[Opening Extracted entries section]

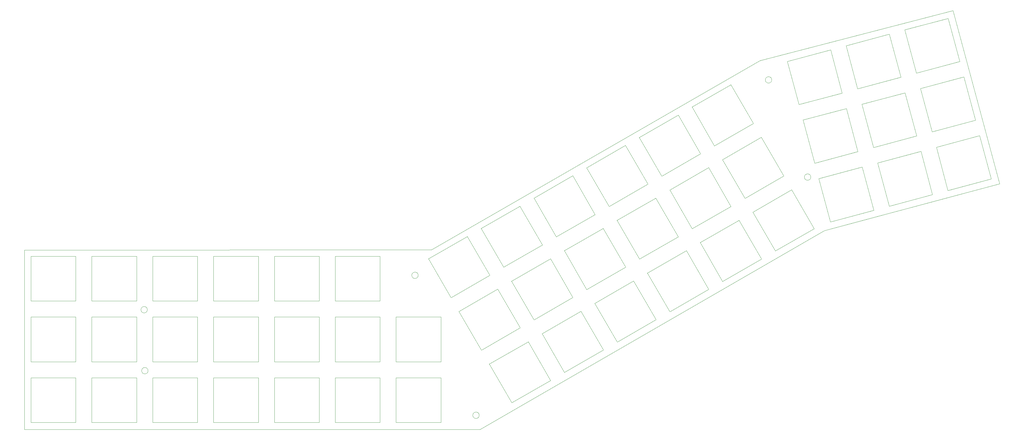
<source format=gbr>
G04 #@! TF.GenerationSoftware,KiCad,Pcbnew,(5.1.5)-3*
G04 #@! TF.CreationDate,2020-05-05T10:03:08+02:00*
G04 #@! TF.ProjectId,fr4,6672342e-6b69-4636-9164-5f7063625858,rev?*
G04 #@! TF.SameCoordinates,Original*
G04 #@! TF.FileFunction,Profile,NP*
%FSLAX46Y46*%
G04 Gerber Fmt 4.6, Leading zero omitted, Abs format (unit mm)*
G04 Created by KiCad (PCBNEW (5.1.5)-3) date 2020-05-05 10:03:08*
%MOMM*%
%LPD*%
G04 APERTURE LIST*
%ADD10C,0.080000*%
G04 APERTURE END LIST*
D10*
X116525181Y-129662384D02*
X116525181Y-143662384D01*
X102525181Y-143662384D02*
X116525181Y-143662384D01*
X102525181Y-129662384D02*
X102525181Y-143662384D01*
X102525181Y-148662384D02*
X116525181Y-148662384D01*
X116525181Y-148662384D02*
X116525181Y-162662384D01*
X97525181Y-148662384D02*
X97525181Y-162662384D01*
X25103094Y-146468264D02*
G75*
G03X25103094Y-146468264I-1000000J0D01*
G01*
X128481094Y-160412864D02*
G75*
G03X128481094Y-160412864I-1000000J0D01*
G01*
X102525181Y-162662384D02*
X116525181Y-162662384D01*
X128735346Y-164833226D02*
X236284533Y-102643105D01*
X232011493Y-85889265D02*
G75*
G03X232011493Y-85889265I-1000000J0D01*
G01*
X102525181Y-148662384D02*
X102525181Y-162662384D01*
X276416533Y-33753225D02*
X216144873Y-49433153D01*
X-13474819Y-108681796D02*
X-13474819Y-164833226D01*
X24874494Y-127392864D02*
G75*
G03X24874494Y-127392864I-1000000J0D01*
G01*
X83525181Y-148662384D02*
X97525181Y-148662384D01*
X83525181Y-162662384D02*
X97525181Y-162662384D01*
X83525181Y-148662384D02*
X83525181Y-162662384D01*
X216144873Y-49433153D02*
X113545384Y-108673065D01*
X219819493Y-55485465D02*
G75*
G03X219819493Y-55485465I-1000000J0D01*
G01*
X113545384Y-108673065D02*
X-13474819Y-108681796D01*
X-13474819Y-164833226D02*
X128735346Y-164833226D01*
X290945333Y-88003053D02*
X276416533Y-33753225D01*
X236284533Y-102643105D02*
X290945333Y-88003053D01*
X109431094Y-116623264D02*
G75*
G03X109431094Y-116623264I-1000000J0D01*
G01*
X247917671Y-63107646D02*
X251541138Y-76630608D01*
X243088042Y-64401741D02*
X246711509Y-77924703D01*
X248005604Y-82754332D02*
X251629071Y-96277294D01*
X-11474819Y-124662384D02*
X2525181Y-124662384D01*
X7525181Y-110662385D02*
X21525181Y-110662385D01*
X-11474819Y-110662385D02*
X-11474819Y-124662384D01*
X252835233Y-81460237D02*
X256458700Y-94983198D01*
X279793224Y-54566618D02*
X283416690Y-68089579D01*
X238106109Y-99900760D02*
X251629071Y-96277294D01*
X269893729Y-71713046D02*
X283416690Y-68089579D01*
X266270262Y-58190084D02*
X269893729Y-71713046D01*
X271187824Y-76542675D02*
X284710786Y-72919208D01*
X284710786Y-72919208D02*
X288334252Y-86442170D01*
X256458700Y-94983198D02*
X269981661Y-91359732D01*
X229565081Y-68025208D02*
X233188547Y-81548170D01*
X234482643Y-86377799D02*
X238106109Y-99900760D01*
X274811291Y-90065637D02*
X288334252Y-86442170D01*
X2525181Y-110662385D02*
X2525181Y-124662384D01*
X271187824Y-76542675D02*
X274811291Y-90065637D01*
X229565081Y-68025208D02*
X243088042Y-64401741D01*
X252835233Y-81460237D02*
X266358195Y-77836770D01*
X251541138Y-76630608D02*
X265064100Y-73007141D01*
X233188547Y-81548170D02*
X246711509Y-77924703D01*
X266358195Y-77836770D02*
X269981661Y-91359732D01*
X-11474819Y-110662385D02*
X2525181Y-110662385D01*
X261440633Y-59484180D02*
X265064100Y-73007141D01*
X234482643Y-86377799D02*
X248005604Y-82754332D01*
X247917671Y-63107646D02*
X261440633Y-59484180D01*
X-11474819Y-162662384D02*
X2525181Y-162662384D01*
X40525181Y-148662384D02*
X40525181Y-162662384D01*
X45525181Y-124662384D02*
X59525181Y-124662384D01*
X21525181Y-129662384D02*
X21525181Y-143662384D01*
X64525181Y-110662385D02*
X78525181Y-110662385D01*
X64525181Y-148662384D02*
X64525181Y-162662384D01*
X7525181Y-148662384D02*
X21525181Y-148662384D01*
X-11474819Y-129662384D02*
X-11474819Y-143662384D01*
X-11474819Y-148662384D02*
X2525181Y-148662384D01*
X7525181Y-148662384D02*
X7525181Y-162662384D01*
X45525181Y-129662384D02*
X45525181Y-143662384D01*
X83525181Y-143662384D02*
X97525181Y-143662384D01*
X45525181Y-143662384D02*
X59525181Y-143662384D01*
X64525181Y-124662384D02*
X78525181Y-124662384D01*
X83525181Y-129662384D02*
X83525181Y-143662384D01*
X78525181Y-148662384D02*
X78525181Y-162662384D01*
X7525181Y-129662384D02*
X7525181Y-143662384D01*
X26525181Y-129662384D02*
X40525181Y-129662384D01*
X40525181Y-129662384D02*
X40525181Y-143662384D01*
X59525181Y-110662385D02*
X59525181Y-124662384D01*
X64525181Y-129662384D02*
X78525181Y-129662384D01*
X83525181Y-110662385D02*
X97525181Y-110662385D01*
X64525181Y-129662384D02*
X64525181Y-143662384D01*
X83525181Y-124662384D02*
X97525181Y-124662384D01*
X59525181Y-129662384D02*
X59525181Y-143662384D01*
X45525181Y-162662384D02*
X59525181Y-162662384D01*
X64525181Y-143662384D02*
X78525181Y-143662384D01*
X21525181Y-110662385D02*
X21525181Y-124662384D01*
X-11474819Y-148662384D02*
X-11474819Y-162662384D01*
X83525181Y-110662385D02*
X83525181Y-124662384D01*
X2525181Y-148662384D02*
X2525181Y-162662384D01*
X-11474819Y-143662384D02*
X2525181Y-143662384D01*
X97525181Y-129662384D02*
X97525181Y-143662384D01*
X26525181Y-129662384D02*
X26525181Y-143662384D01*
X83525181Y-129662384D02*
X97525181Y-129662384D01*
X40525181Y-110662385D02*
X40525181Y-124662384D01*
X7525181Y-129662384D02*
X21525181Y-129662384D01*
X21525181Y-148662384D02*
X21525181Y-162662384D01*
X7525181Y-162662384D02*
X21525181Y-162662384D01*
X64525181Y-162662384D02*
X78525181Y-162662384D01*
X26525181Y-162662384D02*
X40525181Y-162662384D01*
X78525181Y-129662384D02*
X78525181Y-143662384D01*
X45525181Y-148662384D02*
X59525181Y-148662384D01*
X45525181Y-110662385D02*
X45525181Y-124662384D01*
X7525181Y-124662384D02*
X21525181Y-124662384D01*
X45525181Y-148662384D02*
X45525181Y-162662384D01*
X7525181Y-110662385D02*
X7525181Y-124662384D01*
X7525181Y-143662384D02*
X21525181Y-143662384D01*
X64525181Y-148662384D02*
X78525181Y-148662384D01*
X26525181Y-110662385D02*
X40525181Y-110662385D01*
X64525181Y-110662385D02*
X64525181Y-124662384D01*
X45525181Y-110662385D02*
X59525181Y-110662385D01*
X26525181Y-124662384D02*
X40525181Y-124662384D01*
X2525181Y-129662384D02*
X2525181Y-143662384D01*
X-11474819Y-129662384D02*
X2525181Y-129662384D01*
X59525181Y-148662384D02*
X59525181Y-162662384D01*
X78525181Y-110662385D02*
X78525181Y-124662384D01*
X26525181Y-110662385D02*
X26525181Y-124662384D01*
X26525181Y-148662384D02*
X26525181Y-162662384D01*
X26525181Y-143662384D02*
X40525181Y-143662384D01*
X26525181Y-148662384D02*
X40525181Y-148662384D01*
X45525181Y-129662384D02*
X59525181Y-129662384D01*
X97525181Y-110662385D02*
X97525181Y-124662384D01*
X102525181Y-129662384D02*
X116525181Y-129662384D01*
X124763553Y-104467562D02*
X112639197Y-111467562D01*
X134263553Y-120922043D02*
X141263552Y-133046399D01*
X143763552Y-137376526D02*
X150763552Y-149500882D01*
X160218035Y-127876526D02*
X167218035Y-140000882D01*
X160218035Y-127876526D02*
X148093679Y-134876526D01*
X141218035Y-94967562D02*
X129093680Y-101967562D01*
X150718035Y-111422044D02*
X138593679Y-118422043D01*
X138593679Y-118422043D02*
X145593679Y-130546399D01*
X124763553Y-104467562D02*
X131763553Y-116591916D01*
X148093679Y-134876526D02*
X155093679Y-147000882D01*
X122139197Y-127922043D02*
X129139197Y-140046399D01*
X150718035Y-111422044D02*
X157718035Y-123546399D01*
X141263552Y-133046399D02*
X129139197Y-140046399D01*
X131639197Y-144376526D02*
X138639196Y-156500882D01*
X150763552Y-149500882D02*
X138639196Y-156500882D01*
X167218035Y-140000882D02*
X155093679Y-147000882D01*
X131763553Y-116591916D02*
X119639197Y-123591916D01*
X134263553Y-120922043D02*
X122139197Y-127922043D01*
X143763552Y-137376526D02*
X131639197Y-144376526D01*
X157718035Y-123546399D02*
X145593679Y-130546399D01*
X112639197Y-111467562D02*
X119639197Y-123591916D01*
X129093680Y-101967562D02*
X136093680Y-114091916D01*
X148218035Y-107091917D02*
X136093680Y-114091916D01*
X141218035Y-94967562D02*
X148218035Y-107091917D01*
X164672517Y-97591917D02*
X152548162Y-104591917D01*
X174127000Y-75967562D02*
X162002644Y-82967562D01*
X223535965Y-85546400D02*
X211411610Y-92546400D01*
X243000110Y-44755055D02*
X246623576Y-58278017D01*
X207081483Y-95046400D02*
X194957127Y-102046400D01*
X216535965Y-73422044D02*
X223535965Y-85546400D01*
X226035965Y-89876527D02*
X233035965Y-102000883D01*
X183627000Y-92422044D02*
X190627000Y-104546400D01*
X178457127Y-73467562D02*
X185457127Y-85591917D01*
X187957127Y-89922044D02*
X194957127Y-102046400D01*
X224647519Y-49672617D02*
X228270985Y-63195579D01*
X261352700Y-39837494D02*
X274875662Y-36214027D01*
X243000110Y-44755055D02*
X256523071Y-41131589D01*
X274875662Y-36214027D02*
X278499128Y-49736989D01*
X197581483Y-78591917D02*
X185457127Y-85591917D01*
X209581483Y-99376527D02*
X197457127Y-106376527D01*
X194911610Y-63967562D02*
X201911610Y-76091917D01*
X204411610Y-80422044D02*
X211411610Y-92546400D01*
X176672517Y-118376526D02*
X183672517Y-130500882D01*
X256523071Y-41131589D02*
X260146538Y-54654550D01*
X167172517Y-101922044D02*
X155048162Y-108922044D01*
X190581483Y-66467562D02*
X178457127Y-73467562D01*
X209581483Y-99376527D02*
X216581483Y-111500883D01*
X207035965Y-56967562D02*
X194911610Y-63967562D01*
X157672517Y-85467562D02*
X145548162Y-92467562D01*
X213911610Y-96876527D02*
X220911610Y-109000883D01*
X145548162Y-92467562D02*
X152548162Y-104591917D01*
X216535965Y-73422044D02*
X204411610Y-80422044D01*
X197457127Y-106376527D02*
X204457127Y-118500882D01*
X157672517Y-85467562D02*
X164672517Y-97591917D01*
X176672517Y-118376526D02*
X164548162Y-125376526D01*
X171502644Y-99422044D02*
X178502644Y-111546400D01*
X193127000Y-108876527D02*
X181002644Y-115876526D01*
X214035965Y-69091917D02*
X201911610Y-76091917D01*
X233035965Y-102000883D02*
X220911610Y-109000883D01*
X238170480Y-46049151D02*
X241793947Y-59572112D01*
X261352700Y-39837494D02*
X264976167Y-53360455D01*
X200081483Y-82922044D02*
X207081483Y-95046400D01*
X228270985Y-63195579D02*
X241793947Y-59572112D01*
X167172517Y-101922044D02*
X174172517Y-114046399D01*
X162002644Y-82967562D02*
X169002644Y-95091917D01*
X181127000Y-88091917D02*
X169002644Y-95091917D01*
X174127000Y-75967562D02*
X181127000Y-88091917D01*
X183672517Y-130500882D02*
X171548162Y-137500882D01*
X183627000Y-92422044D02*
X171502644Y-99422044D01*
X246623576Y-58278017D02*
X260146538Y-54654550D01*
X155048162Y-108922044D02*
X162048162Y-121046399D01*
X207035965Y-56967562D02*
X214035965Y-69091917D01*
X174172517Y-114046399D02*
X162048162Y-121046399D01*
X200081483Y-82922044D02*
X187957127Y-89922044D01*
X216581483Y-111500883D02*
X204457127Y-118500882D01*
X266270262Y-58190084D02*
X279793224Y-54566618D01*
X164548162Y-125376526D02*
X171548162Y-137500882D01*
X190581483Y-66467562D02*
X197581483Y-78591917D01*
X193127000Y-108876527D02*
X200127000Y-121000882D01*
X226035965Y-89876527D02*
X213911610Y-96876527D01*
X264976167Y-53360455D02*
X278499128Y-49736989D01*
X224647519Y-49672617D02*
X238170480Y-46049151D01*
X200127000Y-121000882D02*
X188002644Y-128000882D01*
X181002644Y-115876526D02*
X188002644Y-128000882D01*
X190627000Y-104546400D02*
X178502644Y-111546400D01*
M02*

</source>
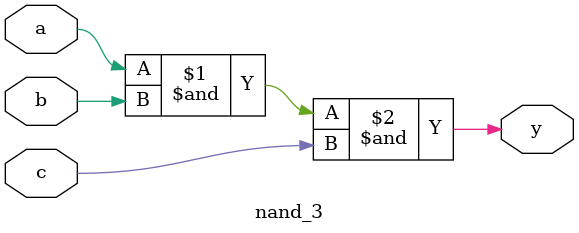
<source format=v>
`timescale 1ns / 1ps
module nand_3(input a,b,c, output y);
assign y=(a&b&c);
endmodule

</source>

[Closing Extracted entries section]

- To-do item
Whenever the word "LIST" shows up in a line of the entries, copy that line.

- Task answer
G04 APERTURE LIST*
G04 APERTURE END LIST*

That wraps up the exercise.